- _Text section_
In another survey, this one about Philippine BTS fans, social interaction and recreational activities were both listed as ways that fandom supported participants’ mental health.
Despite being isolated from one another geographically due to the lockdown, the fans felt that BTS was with them throughout the pandemic, through their music, live videos, tweets, pictures, and even the mere thought of them. VANGUARDIA, MARC. “LOVE YOURSELF, BTS ARMY: PARTICIPATORY FANDOM AND AGENCY DURING THE COVID-19 PANDEMIC.” PHILIPPINES COMMUNICATION SOCIETY REVIEW, 2021, 229.

- _What to work on_
**A.** Summarize the BTS fandom passage in two sentences.
**B.** Translate this sentence from the BTS fandom passage into Spanish: "In another survey, this one about Philippine BTS fans, social interaction and recreational activities were both listed as ways that fandom supported participants’ mental health."
**C.** Please repeat the stretch of the BTS fandom passage from "In another survey, this" through "participants’ mental health.", word for word.

- _Data section_

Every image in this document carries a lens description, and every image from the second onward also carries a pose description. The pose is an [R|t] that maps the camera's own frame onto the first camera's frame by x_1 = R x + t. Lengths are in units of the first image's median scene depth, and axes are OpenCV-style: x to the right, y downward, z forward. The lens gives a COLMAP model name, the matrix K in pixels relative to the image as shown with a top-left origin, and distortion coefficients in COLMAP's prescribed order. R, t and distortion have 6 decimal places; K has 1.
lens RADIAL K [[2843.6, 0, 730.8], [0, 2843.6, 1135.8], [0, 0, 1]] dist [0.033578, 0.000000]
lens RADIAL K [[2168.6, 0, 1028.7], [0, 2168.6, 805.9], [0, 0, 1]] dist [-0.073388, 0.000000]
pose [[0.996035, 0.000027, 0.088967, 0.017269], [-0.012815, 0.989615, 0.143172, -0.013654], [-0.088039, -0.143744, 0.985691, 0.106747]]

- _Solutions to the tasks_
**A.** A survey of Philippine BTS fans listed social interaction and recreational activities as ways fandom supported participants' mental health. Although the lockdown kept the fans geographically isolated from one another, they felt BTS was with them throughout the pandemic through their music, live videos, tweets, pictures, and even the mere thought of them.

**B.** En otra encuesta, esta sobre fans filipinos de BTS, tanto la interacción social como las actividades recreativas se señalaron como formas en que el fandom apoyaba la salud mental de los participantes.

**C.**
In another survey, this one about Philippine BTS fans, social interaction and recreational activities were both listed as ways that fandom supported participants’ mental health.